● **TEXT**:
__________

The Diocese of Norwich is being criticized for omitting names from a list of clergy members credibly accused of sexual abuse.

On Monday, the Diocese released the names of 43 priests, deacons, and bishops known to have committed sexual assault against minors. But, an advocate for victims of abuse isn’t satisfied with the current level of transparency exhibited by the Diocese.

“We expect the Norwich Diocese to come clean: tell us about all of the abusers,” said Gail Howard.

Howard, the co-leader of the Connecticut chapter of the Survivors Network of those Abused by Priests, or SNAP, has revealed three names that weren’t listed.

“If we’re able to find records on these people, that is certainly something the church can do and they owe to their parishioners and to the citizens of Connecticut,” Howard said.

Howard’s reveal includes Fathers George St. Jean, a priest in 1960s at the Immaculate Retreat House in Willimantic, Joseph Owens, who worked in Middlefield from 1978 to 1979, and Kieran T. Ahearn, a priest who was at Middletown’s St. Pius X church in 1983 and 1984.  Both St. Jean and Ahearn are listed as deceased.

Michael Gabriele, Director of Communications for the Jesuits acknowledged the abuse claims against Owens, and gave this statement:

“He’s currently alive and living on a safety plan at a Jesuit community that is not associated with any Jesuit institutions.”

A recent report in The Day named six other people affiliated with the Diocese who also weren’t included in the list.

A spokesman for the Diocese told The Day that names could have been omitted for several reasons – the victim could have been an adult, the diocese might not have received a formal report of abuse, or maybe the allegation had yet to be substantiated.

Connecticut Public Radio reached out to the Diocese and received a written response.

“We are currently reviewing the information and will make updates to the list once confirmed,” said Wayne Gignac, a spokesman for the Diocese of Norwich.

Howard, the advocate for victims of abuse, is calling for Connecticut lawmakers to remove the statute of limitations on civil and criminal cases so that more abusers could be punished for sexually assaulting parish members. She’d also like an increased presence by civil authorities in matters related to sex abuse in the church.

__________

● **PROVIDED RECORDS**:
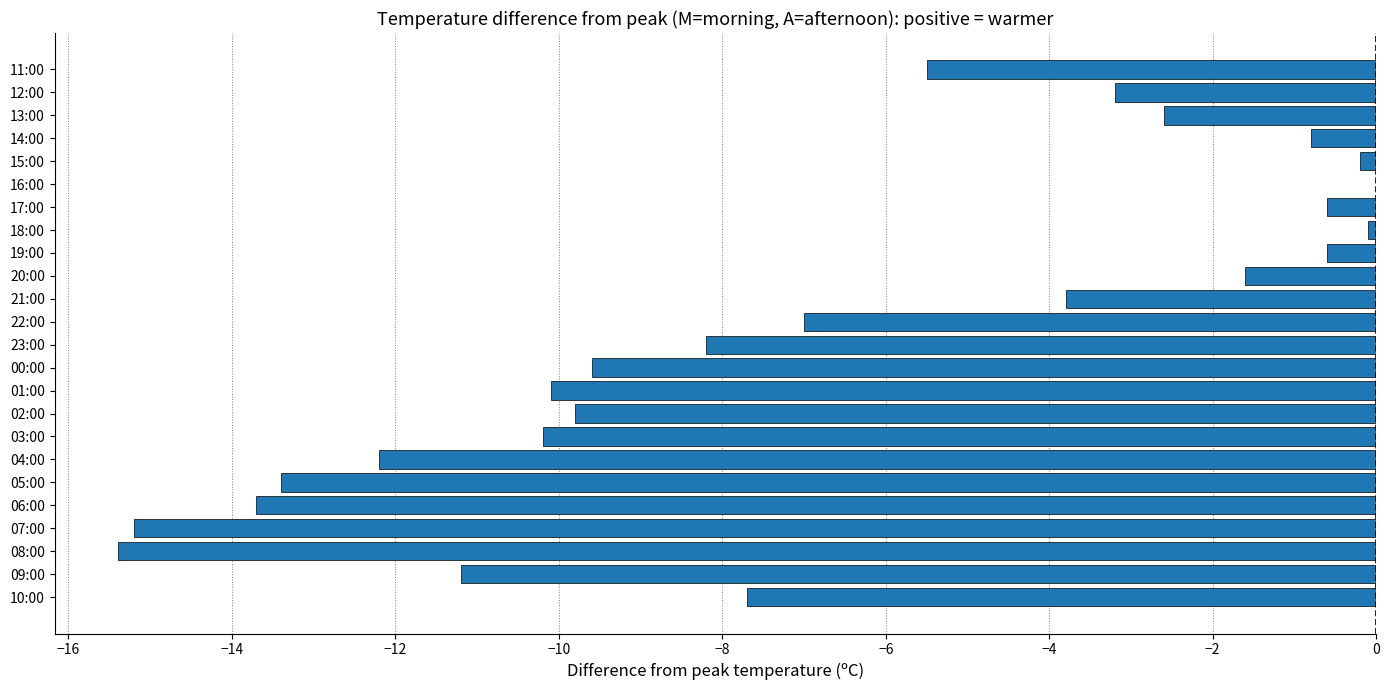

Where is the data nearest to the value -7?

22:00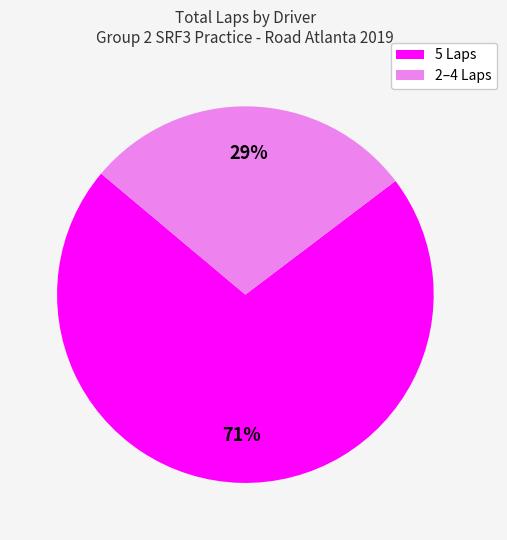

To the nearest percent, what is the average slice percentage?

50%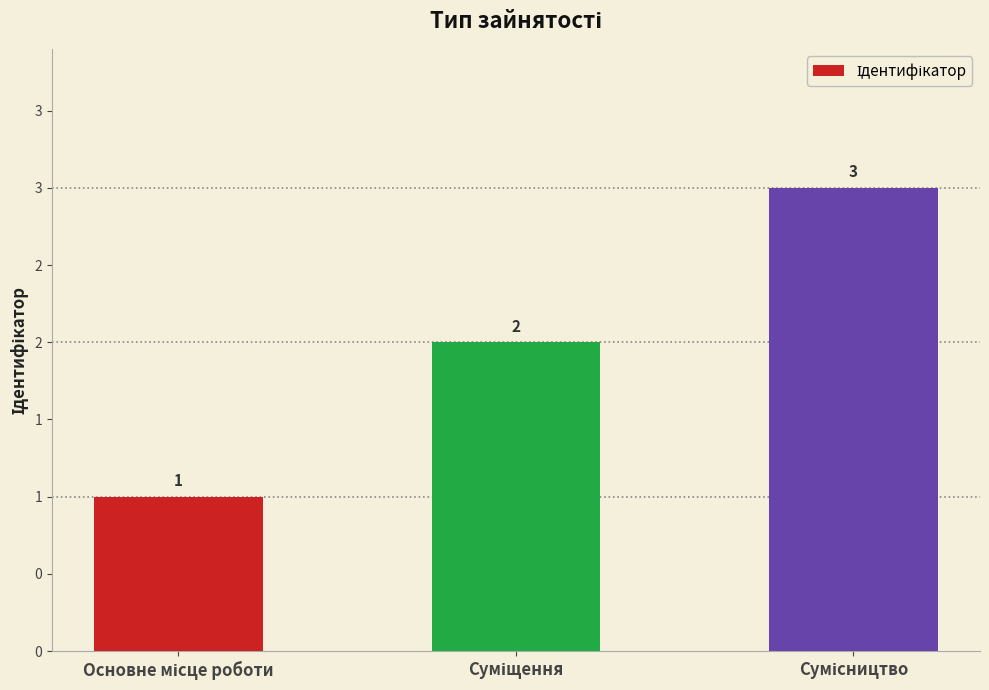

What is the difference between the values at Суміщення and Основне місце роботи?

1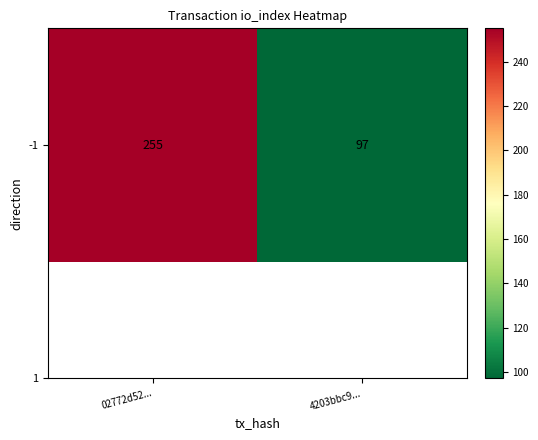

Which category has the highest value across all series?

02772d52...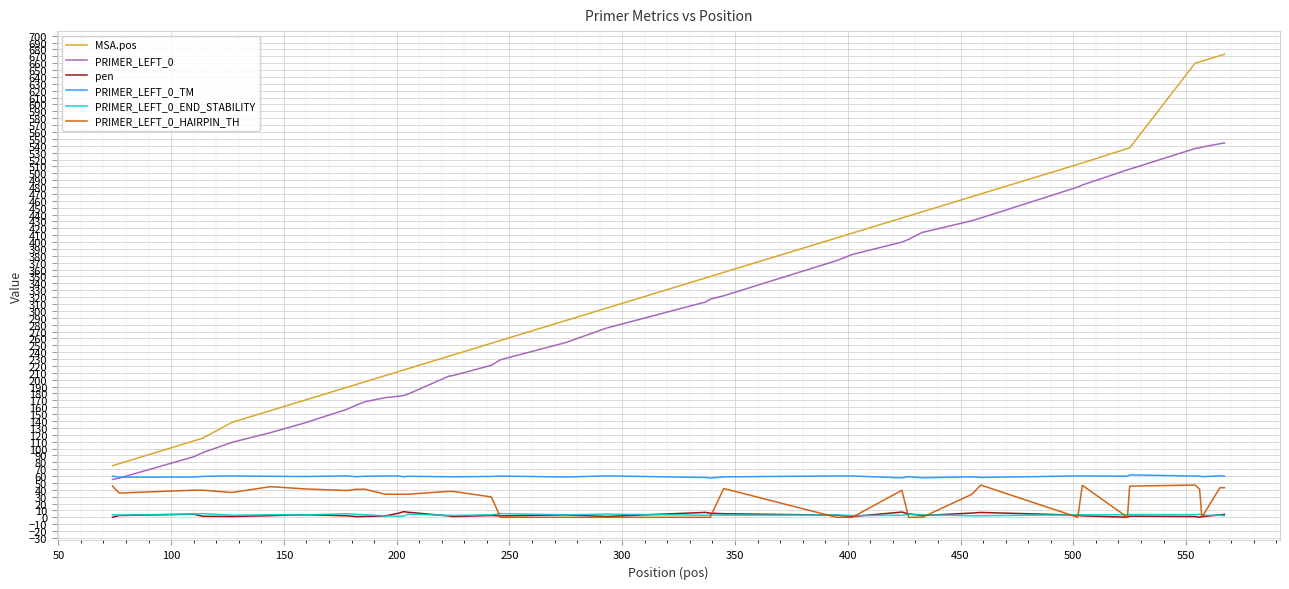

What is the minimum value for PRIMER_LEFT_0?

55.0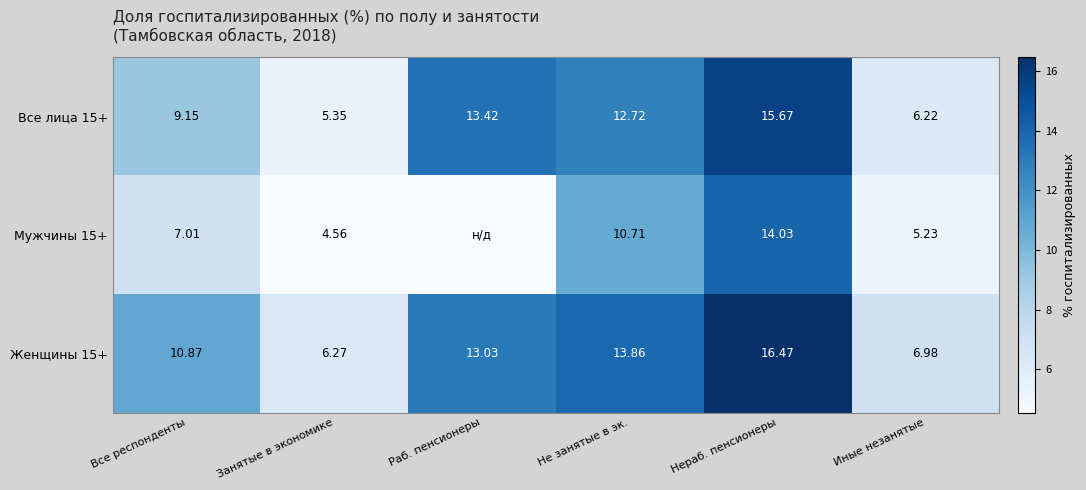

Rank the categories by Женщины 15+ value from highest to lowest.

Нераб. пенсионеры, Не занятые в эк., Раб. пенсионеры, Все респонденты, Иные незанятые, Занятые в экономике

__________

● **WORK INSTRUCTION**: According to the article about the Diocese of Norwich, how many clergy names did the Diocese release on Monday?

● **ANSWER FOR THIS EXERCISE**: 43 priests, deacons, and bishops.